Looked in on Jim Clark on the way back from the Association of Scottish Motoring Writers’ Award of his Memorial Trophy in Dundee. The statue at Kilmany, a few hundred yards from where he was born on 4 March 1936, is well looked after. Ford Motor Company supported its erection on 30 May 1997, a day when a test car uncharacteristically failed to get Ruth and me to an airport to attend its dedication by Jackie Stewart. It is a fine likeness, a shade bigger than life-size, commemorating a driver who, by any standards, was one of the greatest world champions. This year’s winner of the award was Ian Forrest, who made headlines at the age of 60 last month, winning the first Scottish XR2 Championship race of the day. Circuit Manager at Knockhill, he has apparently traded his bus pass for a 2010 racing licence, after racing for 40 years across the UK and Europe. He said, “Once you’ve got it… you never lose it. Being that little bit older and wiser certainly has its benefits.” I’ll go along with that.
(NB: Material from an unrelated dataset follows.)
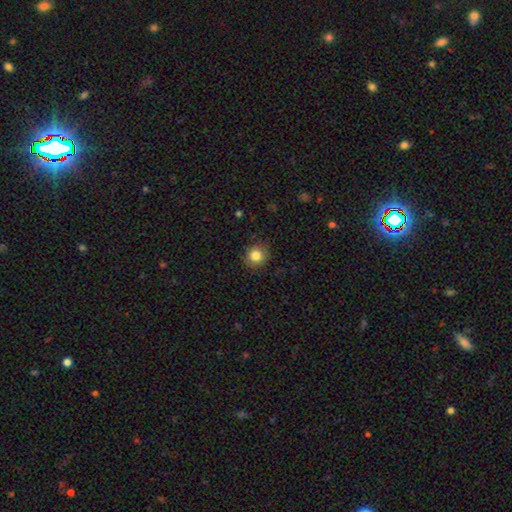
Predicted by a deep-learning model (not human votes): Overall: smooth (83%). How rounded: round (86%). Merging: none (88%).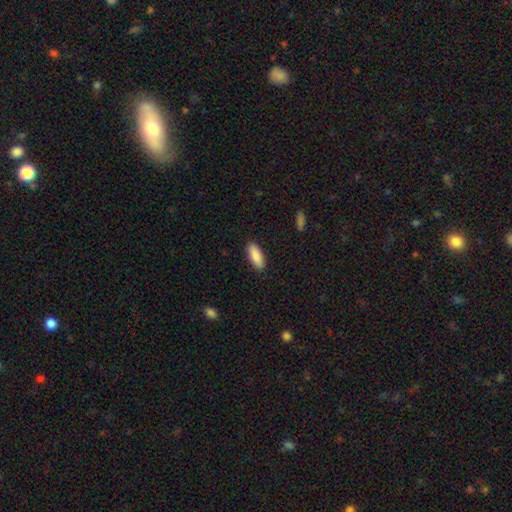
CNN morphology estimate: This is clearly a smooth galaxy (88%). How rounded: likely in between (72%). Merging: clearly none (89%).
DUNDEE, Scotland, 1 June, 2010 – The Association of Scottish Motoring Writers has awarded Ian Forrest, chief instructor at Knockhill and former racing driver, the prestigious Jim Clark Memorial Award for 2010.
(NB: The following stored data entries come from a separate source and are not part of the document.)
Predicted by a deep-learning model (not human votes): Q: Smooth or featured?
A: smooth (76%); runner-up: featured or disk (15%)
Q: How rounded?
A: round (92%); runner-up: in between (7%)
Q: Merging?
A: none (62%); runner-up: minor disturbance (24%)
Ian began his racing career in 1971, racing 'Scottish Special Saloons' and was champion for two consecutive years. His other titles include Scottish 1-litre GT Champion in 1985 and Knockhill GT Champion in 1988, before he took part in the British Touring Car Championship (BTCC) in 1989. Ian competed for four consecutive seasons in the BTCC and in 1991 won the improver award. Ian's son, Sandy has also competed in the BRSCC (British Racing and Sports Car Club) Ford Fiesta Championship.
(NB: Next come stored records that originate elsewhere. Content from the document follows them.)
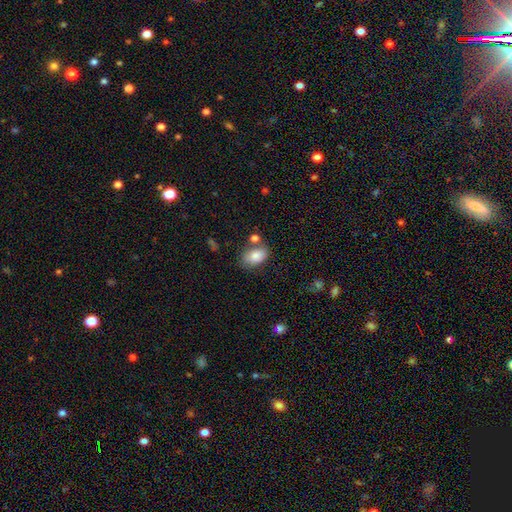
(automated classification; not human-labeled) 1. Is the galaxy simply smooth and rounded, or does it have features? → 82% smooth, 10% featured or disk, 8% star or artifact.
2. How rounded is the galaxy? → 89% in between, 9% round, 1% cigar-shaped.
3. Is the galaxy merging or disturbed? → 65% none, 17% minor disturbance, 13% merger, 5% major disturbance.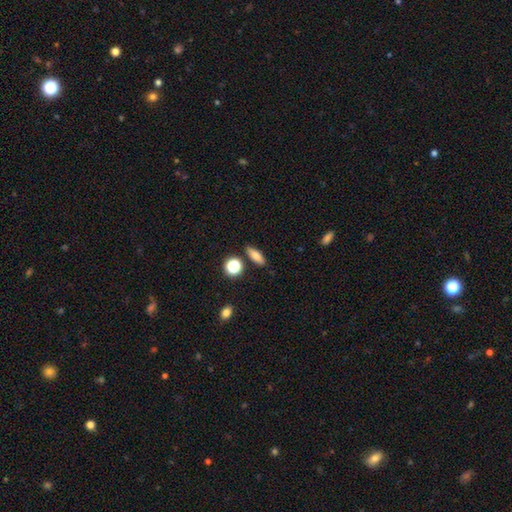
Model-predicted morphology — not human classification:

Presented annually, the Jim Clark Memorial trophy, sponsored by Ford, is awarded to Scottish people who have made a major contribution to the world of motoring.
John Murdoch (right), President of the Association of Scottish Motoring Writers, said: "Previous winners have included motorsport legends Sir Jackie Stewart, David Coulthard, Allan McNish and Colin McRae, so Ian is joining an impressive list.”
After the presentation Ian said: “I’m astounded. When you look through the list of past recipients of the Jim Clark Award, and see who has won it, it’s quite unbelievable. To get the Sir Jackie Stewart medal from the Scottish Motor Racing Club and now the Jim Clark award from the Association of Scottish Motoring Writers, I’m just stunned and honoured. I really am delighted.”